### Data ###

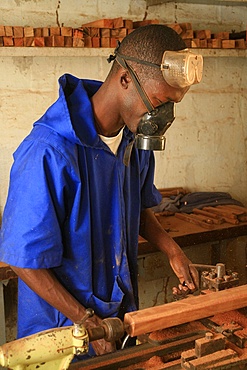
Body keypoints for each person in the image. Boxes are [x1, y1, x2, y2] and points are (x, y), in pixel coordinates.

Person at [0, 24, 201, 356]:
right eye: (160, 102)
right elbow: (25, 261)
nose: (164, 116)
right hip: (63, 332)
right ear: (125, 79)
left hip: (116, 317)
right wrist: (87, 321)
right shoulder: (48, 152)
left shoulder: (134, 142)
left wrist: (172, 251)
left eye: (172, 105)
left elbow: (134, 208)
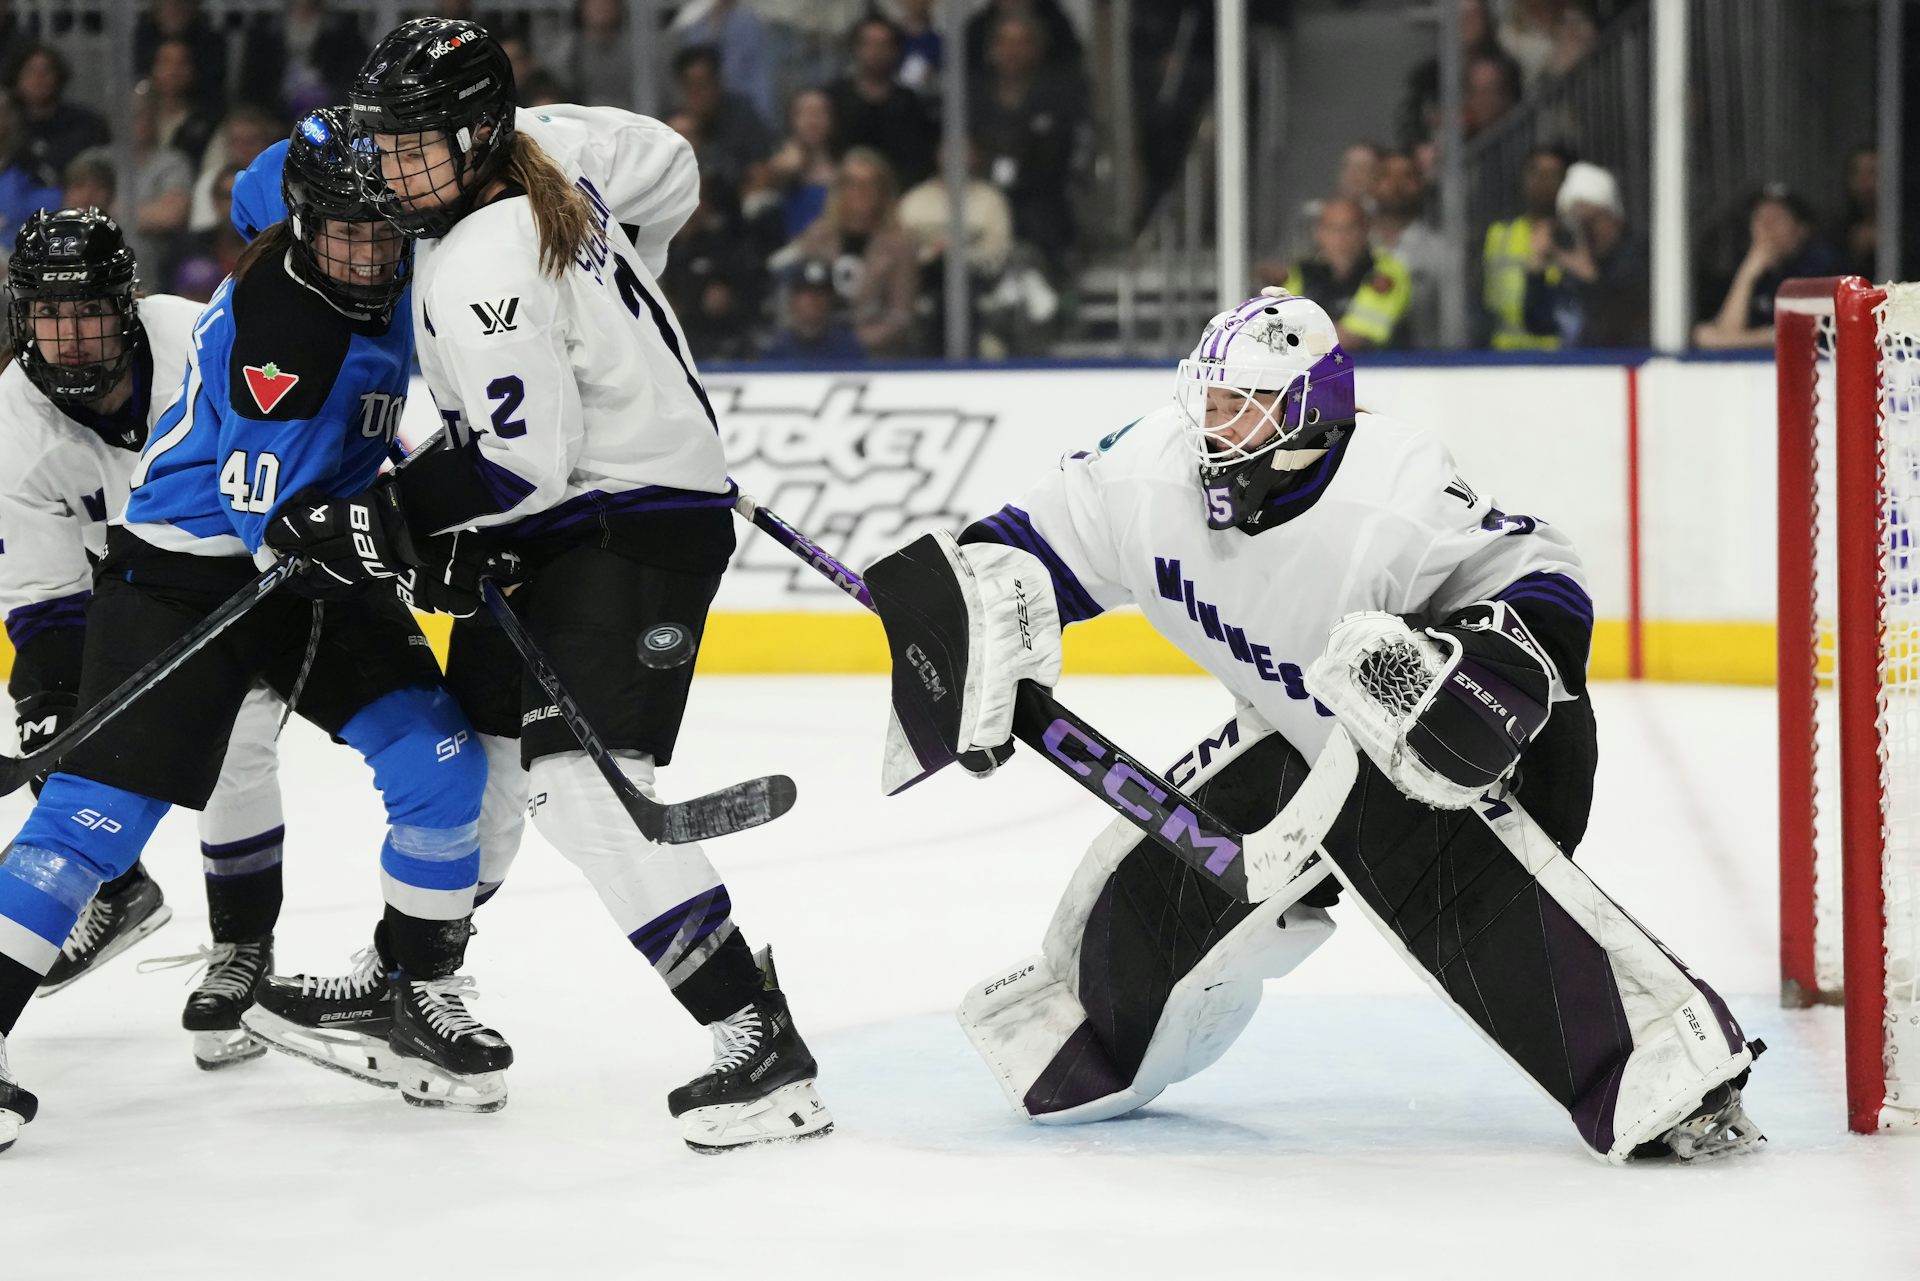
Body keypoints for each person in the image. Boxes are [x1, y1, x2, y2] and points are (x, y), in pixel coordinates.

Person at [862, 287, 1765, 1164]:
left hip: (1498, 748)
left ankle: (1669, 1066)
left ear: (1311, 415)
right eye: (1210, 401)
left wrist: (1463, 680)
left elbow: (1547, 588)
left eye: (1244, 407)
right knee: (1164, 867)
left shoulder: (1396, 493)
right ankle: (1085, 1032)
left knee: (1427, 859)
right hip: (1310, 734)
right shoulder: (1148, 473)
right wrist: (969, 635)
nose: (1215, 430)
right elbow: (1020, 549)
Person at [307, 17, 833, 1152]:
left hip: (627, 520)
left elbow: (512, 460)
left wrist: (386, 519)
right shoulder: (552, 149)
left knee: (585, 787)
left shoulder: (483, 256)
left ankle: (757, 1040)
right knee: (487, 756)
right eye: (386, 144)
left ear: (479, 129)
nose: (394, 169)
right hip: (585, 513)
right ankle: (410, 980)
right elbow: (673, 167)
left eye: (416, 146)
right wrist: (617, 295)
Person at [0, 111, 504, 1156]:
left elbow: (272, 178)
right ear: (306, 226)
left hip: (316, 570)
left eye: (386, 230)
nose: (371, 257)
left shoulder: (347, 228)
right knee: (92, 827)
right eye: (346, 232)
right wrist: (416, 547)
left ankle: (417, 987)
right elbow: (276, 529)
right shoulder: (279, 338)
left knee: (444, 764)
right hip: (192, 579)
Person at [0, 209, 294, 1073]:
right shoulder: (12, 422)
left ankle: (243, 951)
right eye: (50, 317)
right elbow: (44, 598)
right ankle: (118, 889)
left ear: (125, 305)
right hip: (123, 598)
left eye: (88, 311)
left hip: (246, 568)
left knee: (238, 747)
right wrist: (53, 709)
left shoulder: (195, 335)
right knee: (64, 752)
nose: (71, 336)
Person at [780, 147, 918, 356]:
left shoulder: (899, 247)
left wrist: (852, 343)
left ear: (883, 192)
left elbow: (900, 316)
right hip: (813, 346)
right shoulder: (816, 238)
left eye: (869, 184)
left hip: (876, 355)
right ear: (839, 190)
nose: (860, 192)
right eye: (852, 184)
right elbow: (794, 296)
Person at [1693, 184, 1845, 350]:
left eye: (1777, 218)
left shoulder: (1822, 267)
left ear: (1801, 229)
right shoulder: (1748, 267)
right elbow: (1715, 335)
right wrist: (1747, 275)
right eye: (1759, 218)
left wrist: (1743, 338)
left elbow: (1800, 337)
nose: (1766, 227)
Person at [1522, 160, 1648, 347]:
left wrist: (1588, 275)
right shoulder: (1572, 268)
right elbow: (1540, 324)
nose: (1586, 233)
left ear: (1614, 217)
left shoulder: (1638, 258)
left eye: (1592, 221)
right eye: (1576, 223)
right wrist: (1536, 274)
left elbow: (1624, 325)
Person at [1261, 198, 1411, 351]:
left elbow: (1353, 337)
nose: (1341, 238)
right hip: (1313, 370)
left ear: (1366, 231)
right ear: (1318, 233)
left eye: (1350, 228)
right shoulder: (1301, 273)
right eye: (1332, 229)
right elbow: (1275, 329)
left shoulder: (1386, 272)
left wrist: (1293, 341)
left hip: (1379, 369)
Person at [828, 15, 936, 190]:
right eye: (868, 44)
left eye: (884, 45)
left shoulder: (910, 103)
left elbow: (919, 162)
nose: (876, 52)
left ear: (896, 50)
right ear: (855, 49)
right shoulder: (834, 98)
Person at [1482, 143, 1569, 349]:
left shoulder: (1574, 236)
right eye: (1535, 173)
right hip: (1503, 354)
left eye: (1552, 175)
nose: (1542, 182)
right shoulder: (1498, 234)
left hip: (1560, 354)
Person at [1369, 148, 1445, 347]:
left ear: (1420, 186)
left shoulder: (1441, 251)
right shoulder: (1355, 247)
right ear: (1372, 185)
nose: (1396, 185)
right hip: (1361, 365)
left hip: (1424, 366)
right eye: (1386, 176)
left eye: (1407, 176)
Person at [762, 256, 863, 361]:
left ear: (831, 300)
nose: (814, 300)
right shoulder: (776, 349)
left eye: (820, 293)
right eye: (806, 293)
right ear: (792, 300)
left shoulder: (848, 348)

###

[Problem requirements]
Every line of the material above that includes the string "ankle" is required.

[Task output]
left ankle: (1669, 1066)
right ankle: (1085, 1032)
left ankle: (757, 1040)
right ankle: (410, 980)
left ankle: (417, 987)
left ankle: (243, 951)
right ankle: (118, 889)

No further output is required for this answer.